Retrieval Is Not Understanding
I am a few months late to talking about context graphs, and about a decade late to mentioning proof of work. This is not ideal timing, but it does put me in the right emotional posture: suspicious, slightly embarrassed, and therefore willing to ask the boring question.
What, exactly, is a context layer?

Every B2B AI startup now has some version of the same promise. Connect Slack, Notion, Drive, Salesforce, GitHub, Jira, Linear, support tickets, call transcripts, email, and the ancient Google Doc whose title is just "Q3 plan final final v7." The agent will read everything. It will build a context graph. It will know what your company knows.
Sure. Fine. Agents need context. But the phrase has gotten too easy.
Last year you had a Notion workspace no one trusted, a Slack history no one could search, and a Salesforce instance maintained through guilt, optimism, and end-of-quarter archaeology. This year, after embeddings and three connectors, the same pile has been promoted to "the context layer."
Better than nothing.
Not yet a brain.
A chatbot over your documents is not company knowledge. Most of these systems can retrieve an artifact. They cannot yet tell whether they have found memory, evidence, theater, or residue.
Was this a proposal or a decision?
Was it true when written?
Is it still true?
Did anyone implement it?
These questions are annoying because the answers rarely live inside the document itself. They are spread across systems, timestamps, decisions, implementation traces, and people, some of whom no longer exist within the org.
AI Broke the Old Proof-of-Work Signal
Internal knowledge was never pure.
Corporate docs have always contained theater. Planning docs drift. Strategy memos age badly. Sales decks overstate capabilities. Customer notes go stale. Slack threads preserve the emotional state of whoever typed fastest.
I do not want to romanticize the pre-AI wiki. The old knowledge base was not a temple. It was a supply closet with labels.

But the old system had one useful property: polished artifacts were expensive enough that effort acted as a rough trust signal.
If someone wrote a serious proposal, it usually meant they had spent time. They had used reputation. They expected review. They had to defend tradeoffs in front of people who knew enough to object. An architecture doc did not guarantee wisdom, but it often implied that someone would be available later to explain why the ugly part was ugly.
There was proof of work: elapsed time, ownership, review, scar tissue, and the quiet fear of being wrong in front of your peers.
AI weakens that signal.
Now you can fill the wiki with plausible artifacts. Meeting summaries, product briefs, strategy drafts, onboarding pages, competitive analysis, customer recaps, implementation plans. Smooth prose. Familiar headings. Reasonable tradeoffs. A confident tone.
The document looks finished. To a novice, it feels insightful. To an expert, it may be a waste of storage, time, and tokens.

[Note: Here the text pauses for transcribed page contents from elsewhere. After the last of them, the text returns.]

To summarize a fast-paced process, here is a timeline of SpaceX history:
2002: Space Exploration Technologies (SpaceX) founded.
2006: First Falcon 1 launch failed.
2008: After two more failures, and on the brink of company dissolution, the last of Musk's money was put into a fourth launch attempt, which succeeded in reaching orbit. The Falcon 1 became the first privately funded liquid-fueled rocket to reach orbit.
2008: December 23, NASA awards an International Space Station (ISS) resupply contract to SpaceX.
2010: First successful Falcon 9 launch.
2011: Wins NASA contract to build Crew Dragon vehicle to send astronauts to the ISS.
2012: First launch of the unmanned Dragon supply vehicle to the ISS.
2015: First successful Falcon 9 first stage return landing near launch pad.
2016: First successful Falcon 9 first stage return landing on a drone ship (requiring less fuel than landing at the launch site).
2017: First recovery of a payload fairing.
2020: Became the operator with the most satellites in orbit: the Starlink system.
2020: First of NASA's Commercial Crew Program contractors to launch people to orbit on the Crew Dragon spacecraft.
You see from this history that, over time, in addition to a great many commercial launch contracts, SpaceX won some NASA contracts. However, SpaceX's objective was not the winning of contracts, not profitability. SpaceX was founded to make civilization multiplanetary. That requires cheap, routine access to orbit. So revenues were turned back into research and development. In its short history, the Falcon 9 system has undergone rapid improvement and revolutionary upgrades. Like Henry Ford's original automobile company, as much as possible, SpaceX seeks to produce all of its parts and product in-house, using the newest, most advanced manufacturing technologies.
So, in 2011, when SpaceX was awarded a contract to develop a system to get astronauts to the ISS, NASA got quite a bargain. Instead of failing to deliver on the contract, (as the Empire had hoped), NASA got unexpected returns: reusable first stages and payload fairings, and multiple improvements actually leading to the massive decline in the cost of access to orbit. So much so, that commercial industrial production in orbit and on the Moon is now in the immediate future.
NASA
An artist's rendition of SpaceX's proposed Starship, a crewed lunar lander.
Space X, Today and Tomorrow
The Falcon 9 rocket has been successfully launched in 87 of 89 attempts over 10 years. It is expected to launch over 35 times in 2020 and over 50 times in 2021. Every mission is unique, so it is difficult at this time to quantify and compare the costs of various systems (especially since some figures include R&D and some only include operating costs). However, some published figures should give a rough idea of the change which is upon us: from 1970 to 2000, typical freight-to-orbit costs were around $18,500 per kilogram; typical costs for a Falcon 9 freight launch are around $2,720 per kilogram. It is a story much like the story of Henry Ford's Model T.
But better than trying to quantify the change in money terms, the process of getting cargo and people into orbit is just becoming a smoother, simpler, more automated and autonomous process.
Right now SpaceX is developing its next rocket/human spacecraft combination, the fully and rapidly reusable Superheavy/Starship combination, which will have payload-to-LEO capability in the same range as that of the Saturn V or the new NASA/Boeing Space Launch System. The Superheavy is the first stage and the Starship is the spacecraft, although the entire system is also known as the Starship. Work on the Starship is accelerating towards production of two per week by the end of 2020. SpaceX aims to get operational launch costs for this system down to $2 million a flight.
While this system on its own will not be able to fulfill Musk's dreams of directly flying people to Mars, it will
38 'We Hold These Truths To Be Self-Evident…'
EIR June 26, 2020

The Receipt Layer: Where Agents Check the Story
Imagine you are the agent. You can access every document, every Slack thread, every ticket, every version of every plan. This sounds like a superpower until the task becomes deciding what to believe.

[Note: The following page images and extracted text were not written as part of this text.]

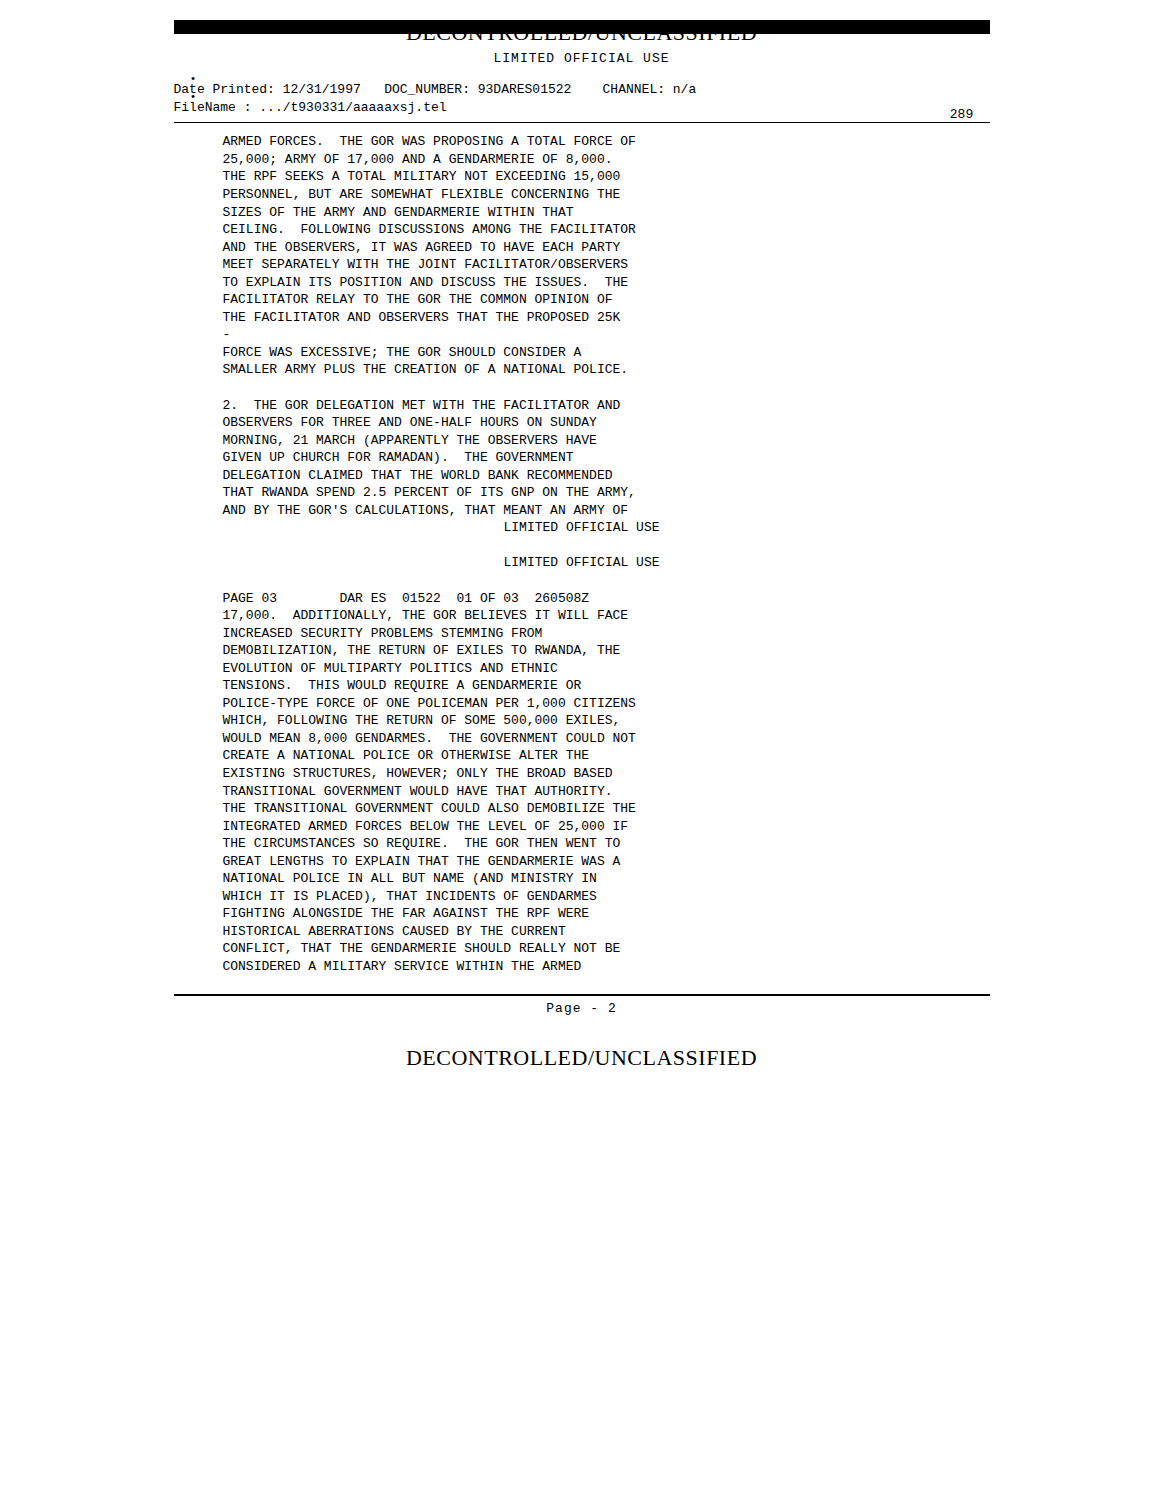DECONTROLLED/UNCLASSIFIED
LIMITED OFFICIAL USE
•
•
Date Printed: 12/31/1997 DOC_NUMBER: 93DARES01522 CHANNEL: n/a
FileName : .../t930331/aaaaaxsj.tel
289
ARMED FORCES. THE GOR WAS PROPOSING A TOTAL FORCE OF 25,000; ARMY OF 17,000 AND A GENDARMERIE OF 8,000. THE RPF SEEKS A TOTAL MILITARY NOT EXCEEDING 15,000 PERSONNEL, BUT ARE SOMEWHAT FLEXIBLE CONCERNING THE SIZES OF THE ARMY AND GENDARMERIE WITHIN THAT CEILING. FOLLOWING DISCUSSIONS AMONG THE FACILITATOR AND THE OBSERVERS, IT WAS AGREED TO HAVE EACH PARTY MEET SEPARATELY WITH THE JOINT FACILITATOR/OBSERVERS TO EXPLAIN ITS POSITION AND DISCUSS THE ISSUES. THE FACILITATOR RELAY TO THE GOR THE COMMON OPINION OF THE FACILITATOR AND OBSERVERS THAT THE PROPOSED 25K - FORCE WAS EXCESSIVE; THE GOR SHOULD CONSIDER A SMALLER ARMY PLUS THE CREATION OF A NATIONAL POLICE. 2. THE GOR DELEGATION MET WITH THE FACILITATOR AND OBSERVERS FOR THREE AND ONE-HALF HOURS ON SUNDAY MORNING, 21 MARCH (APPARENTLY THE OBSERVERS HAVE GIVEN UP CHURCH FOR RAMADAN). THE GOVERNMENT DELEGATION CLAIMED THAT THE WORLD BANK RECOMMENDED THAT RWANDA SPEND 2.5 PERCENT OF ITS GNP ON THE ARMY, AND BY THE GOR'S CALCULATIONS, THAT MEANT AN ARMY OF
LIMITED OFFICIAL USE
LIMITED OFFICIAL USE
PAGE 03 DAR ES 01522 01 OF 03 260508Z 17,000. ADDITIONALLY, THE GOR BELIEVES IT WILL FACE INCREASED SECURITY PROBLEMS STEMMING FROM DEMOBILIZATION, THE RETURN OF EXILES TO RWANDA, THE EVOLUTION OF MULTIPARTY POLITICS AND ETHNIC TENSIONS. THIS WOULD REQUIRE A GENDARMERIE OR POLICE-TYPE FORCE OF ONE POLICEMAN PER 1,000 CITIZENS WHICH, FOLLOWING THE RETURN OF SOME 500,000 EXILES, WOULD MEAN 8,000 GENDARMES. THE GOVERNMENT COULD NOT CREATE A NATIONAL POLICE OR OTHERWISE ALTER THE EXISTING STRUCTURES, HOWEVER; ONLY THE BROAD BASED TRANSITIONAL GOVERNMENT WOULD HAVE THAT AUTHORITY. THE TRANSITIONAL GOVERNMENT COULD ALSO DEMOBILIZE THE INTEGRATED ARMED FORCES BELOW THE LEVEL OF 25,000 IF THE CIRCUMSTANCES SO REQUIRE. THE GOR THEN WENT TO GREAT LENGTHS TO EXPLAIN THAT THE GENDARMERIE WAS A NATIONAL POLICE IN ALL BUT NAME (AND MINISTRY IN WHICH IT IS PLACED), THAT INCIDENTS OF GENDARMES FIGHTING ALONGSIDE THE FAR AGAINST THE RPF WERE HISTORICAL ABERRATIONS CAUSED BY THE CURRENT CONFLICT, THAT THE GENDARMERIE SHOULD REALLY NOT BE CONSIDERED A MILITARY SERVICE WITHIN THE ARMED
Page - 2
DECONTROLLED/UNCLASSIFIED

Similarity is not authority. Vector search can tell you what text is nearby. It cannot tell you whether that text survived contact with reality.
A useful context layer therefore needs more than retrieval. It needs some way to resolve conflict, age out stale claims, and check polished memory against operating evidence.
We've known forever about stated preferences vs observed preferences.
There is the narrated company: the one in strategy docs, planning decks, meeting notes, policies, onboarding pages, and Slack threads.
Then there is the operating company: the one in CRM stages, product events, invoices, discounts, support tickets, warehouse tables, approval logs, renewal dates, implementation hours, and pipeline movement.
The narrated company tells you what people believe, intend, promise, remember, and would prefer to be true.
The operating company shows you what is happening. This is where text-to-SQL becomes interesting: not as a nicer BI interface, but as a way for agents to test the narrated company against the operating one.
The agent sees a doc that says enterprise renewals require executive sponsor review. Before starting outreach, it asks the systems:
Which accounts renewed in the last 60 days?
How many of them have an executive sponsor mapped?
Are there signs in the transactional history that indicate that the renewal date moved around because of manual approvals?
The SQL is not the intelligence. It is the receipt.
This is why text-to-SQL becomes load-bearing in agent systems. It gives the agent a way to move from "I found a relevant artifact" to "I checked whether the business is behaving as if this artifact is true."
Without that check, the context layer becomes a library of intentions.
We keep saying "context layer" as if context is one substance.
It is not.
There is memory context: durable artifacts that explain how the company thinks, speaks, decides, and intends to operate.
Then there is evidence context: live or recent signals from systems that show what the company is actually doing.
Agents need both, but they need them labeled differently. A strategy memo, a support escalation, a signed contract, a usage table, and a roadmap promise should not enter the model as equivalent pieces of nearby text.
The real context layer is not the place where all company information goes. It is the system that helps an agent understand what kind of information it has found, how much to trust it, and what would count as a receipt.